Prompt: An exact copy of the records is needed; please leave the images out.

Records provided:
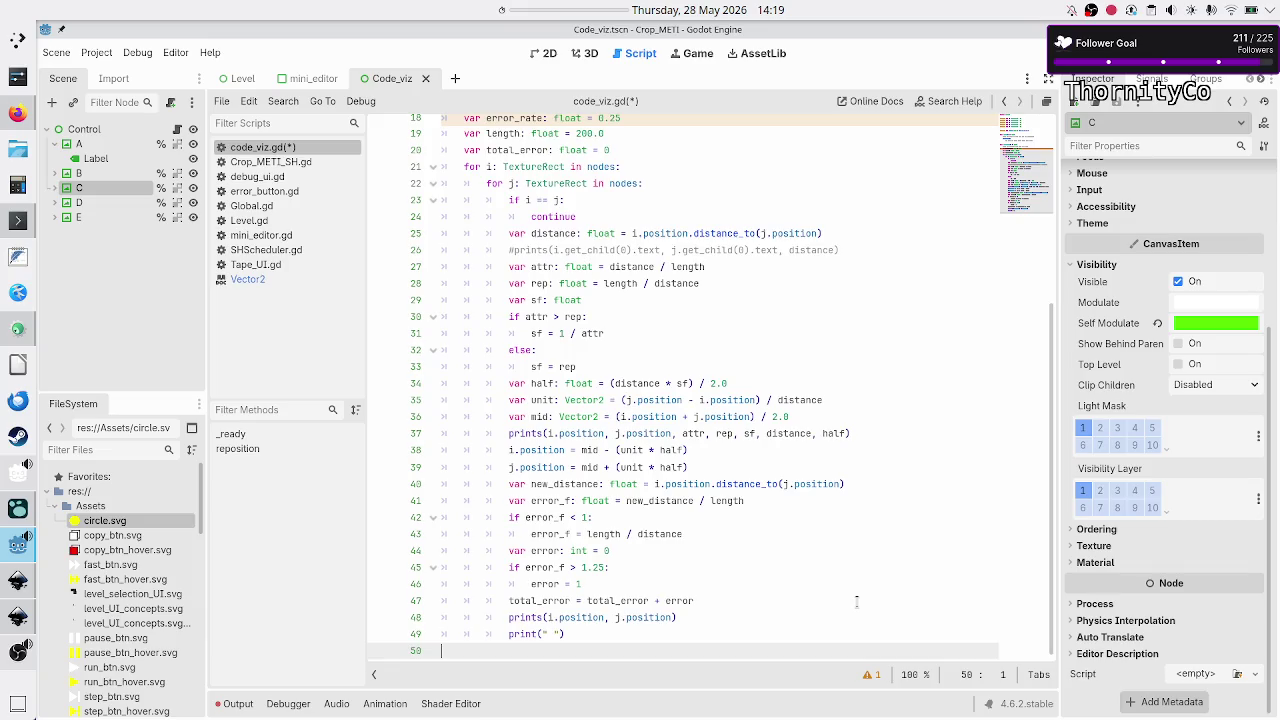
key(Up)
key(Up)
key(Down)
key(End)
key(Left)
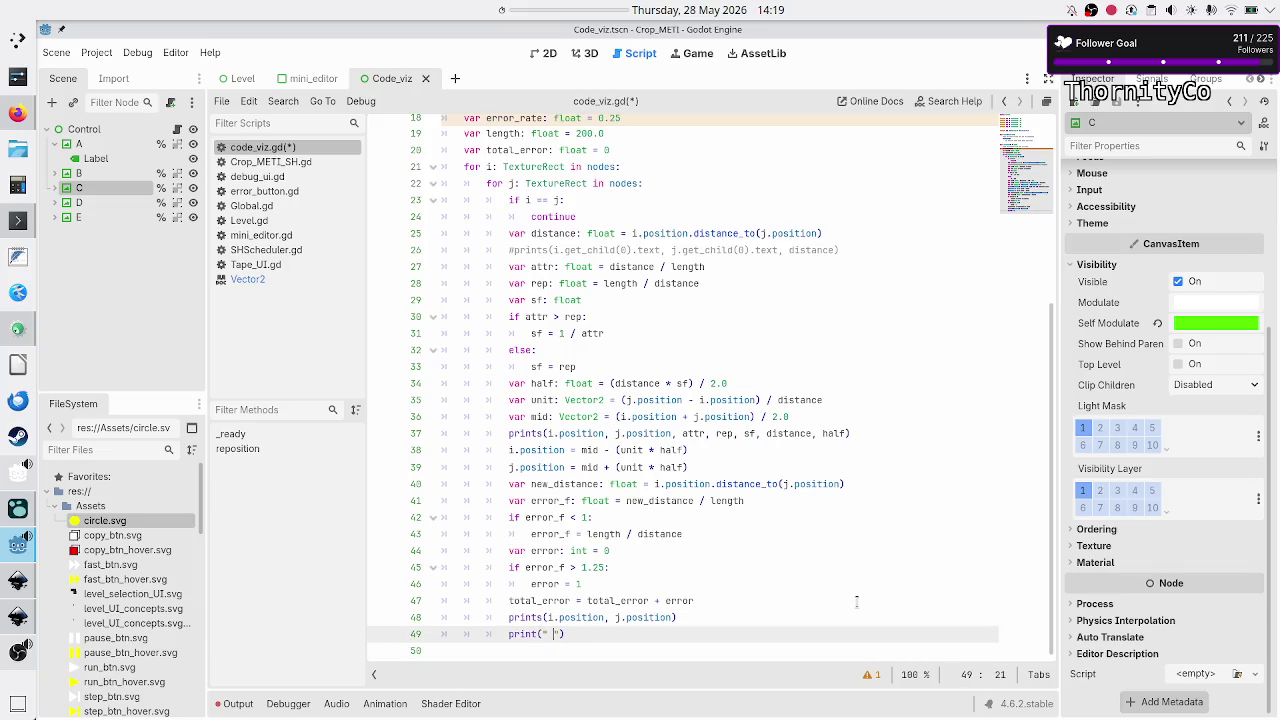
key(BackSpace)
key(BackSpace)
key(Up)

Answer section:
key(Up)
key(Up)
key(Down)
key(End)
key(Left)
key(BackSpace)
key(BackSpace)
key(Up)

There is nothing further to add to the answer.